Parmi les sujets qui donnent lieu à des jugements moralisateurs, hâtifs et répandus, le sport tient une place de choix. Il convient d’examiner sans a priori . à quelles conditions il possède les vertus qu’on lui prête.
A partir de l’actualité sportive, voire de ses à-côtés, il y a matière à faire émerger les contradictions entre les discours lénifiants et la réalité, à développer l’esprit critique donc.
On peut y puiser également de quoi réfléchir sur certaines valeurs.
Les questions soulevées requièrent le débat et l’argumentation, car elles sont traversées par des tensions et des contradictions dont la prise de conscience doit tempérer les tentations d’une éducation morale étroitement normative.
POUR CONCLURE
Je dirai que la contribution de l’EPS à la citoyenneté peut se concevoir selon deux sens.
Tout d’abord, si on considère qu’être citoyen à part entière suppose de pouvoir accéder aux « biens et aux services » offerts par la société, alors il convient de faire en sorte que les élèves en échec en EPS et ceux qui en sont exclus parce qu’ils sont handicapés puissent trouver dans cette discipline les meilleures conditions d’accès aux activités physiques, sportives et artistiques.
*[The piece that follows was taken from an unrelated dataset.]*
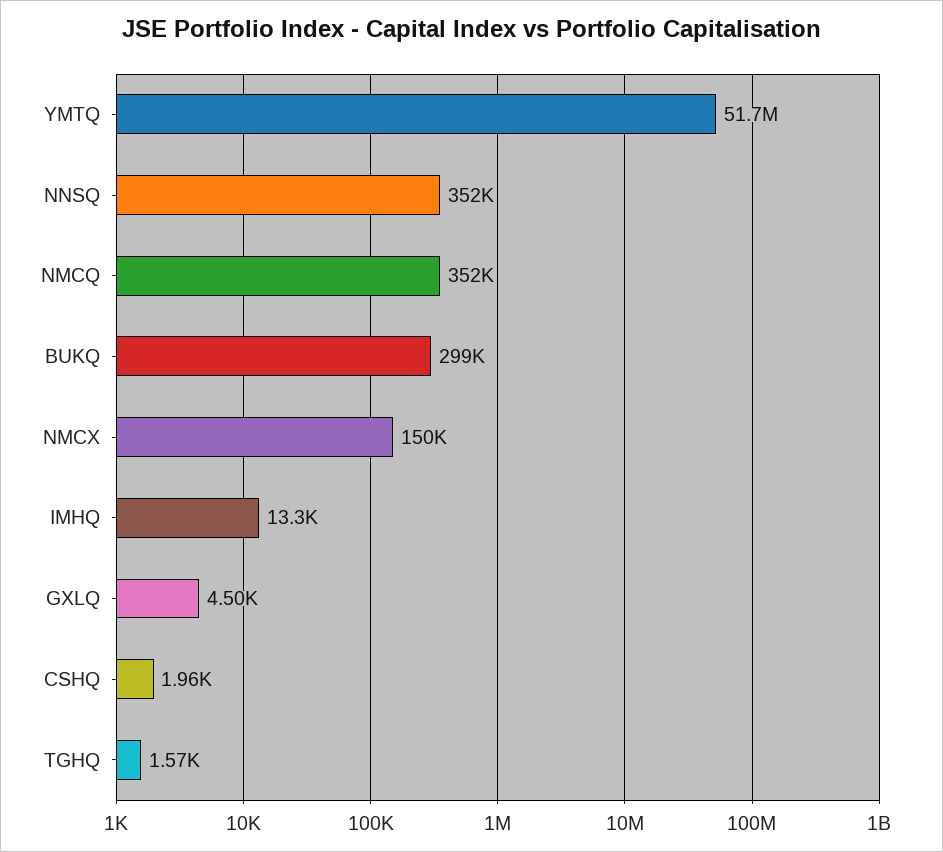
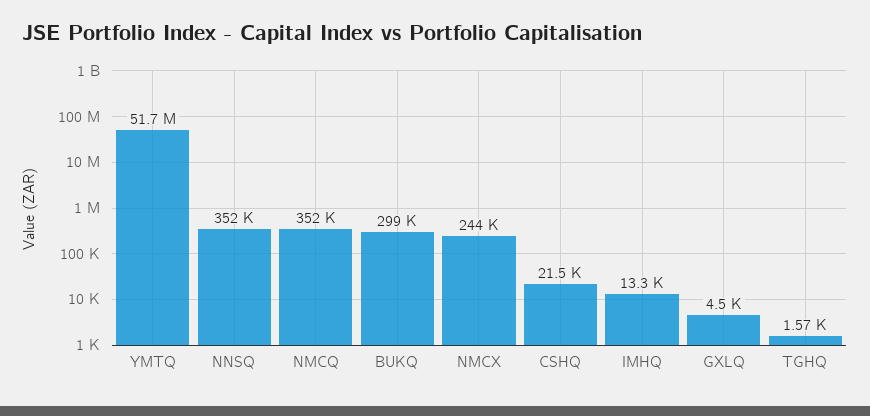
NMCX: 150000 -> 244000
CSHQ: 1960 -> 21500

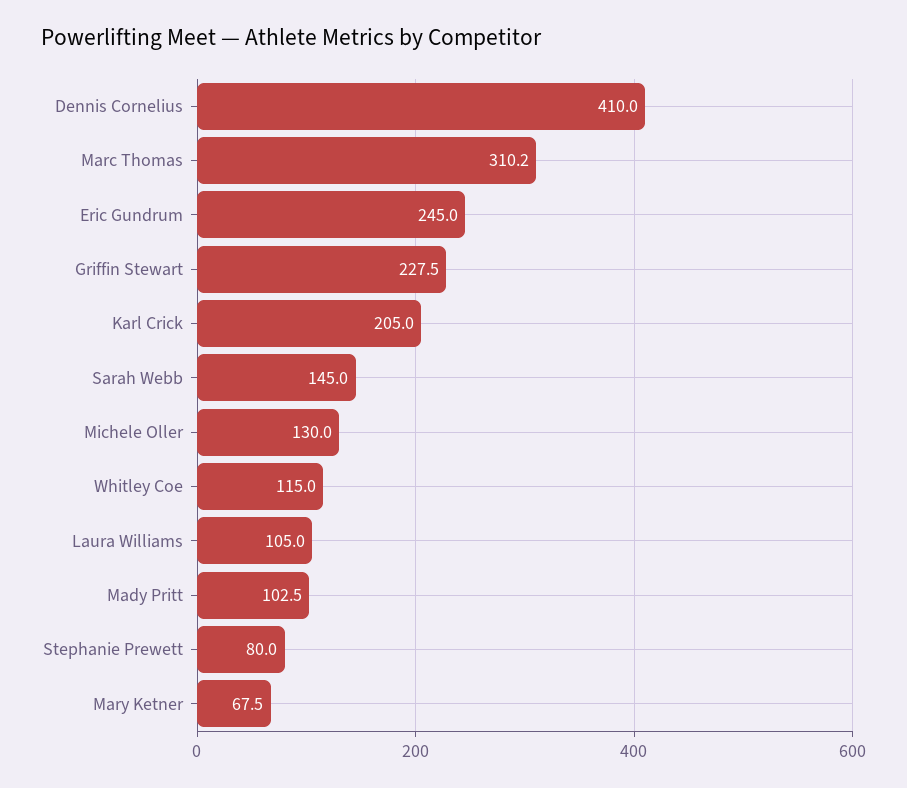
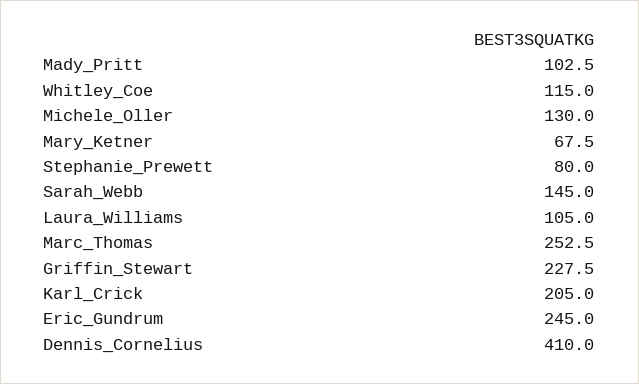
Marc Thomas: 310.2 -> 252.5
Le second type de contribution de l’EPS à la citoyenneté concerne l’éducation civique.
Dans cette perspective, ce qui est vécu en cours d’EPS ou à l’association sportive, ou encore ce qui est donné à voir de l’actualité sportive, peut offrir des opportunités éducatives se traduisant par un fonctionnement démocratique et par une réflexion sur les devoirs et les droits de chacun ainsi que sur des valeurs qui y sont attachées.
Le souci éducatif devant se conjuguer avec la poursuite d’objectifs d’apprentissage propres à la discipline, cette réflexion ne peut être qu’esquissée durant les cours d’EPS.
C’est dans un autre cadre, par exemple celui de l’instruction civique, qu’elle peut trouver des prolongements plus consistants.
L’éducation visée a d’autant plus de chance de prendre corps que les activités physiques vécues en tant que pratiquant ou en temps que spectateur suscitent souvent chez le jeune un très vif intérêt et des affects liés à l’engagement personnel.A l’opposé d’une conception abstraite de la morale, qui exigerait avec le philosophe E. Kant « que toute action vertueuse s’accomplisse purement par respect réfléchi pour la loi et conformément à des maximes abstraites« , je crois que l’expérience vécue en EPS, empreinte d’émotions, constitue un matériau éducatif particulièrement riche.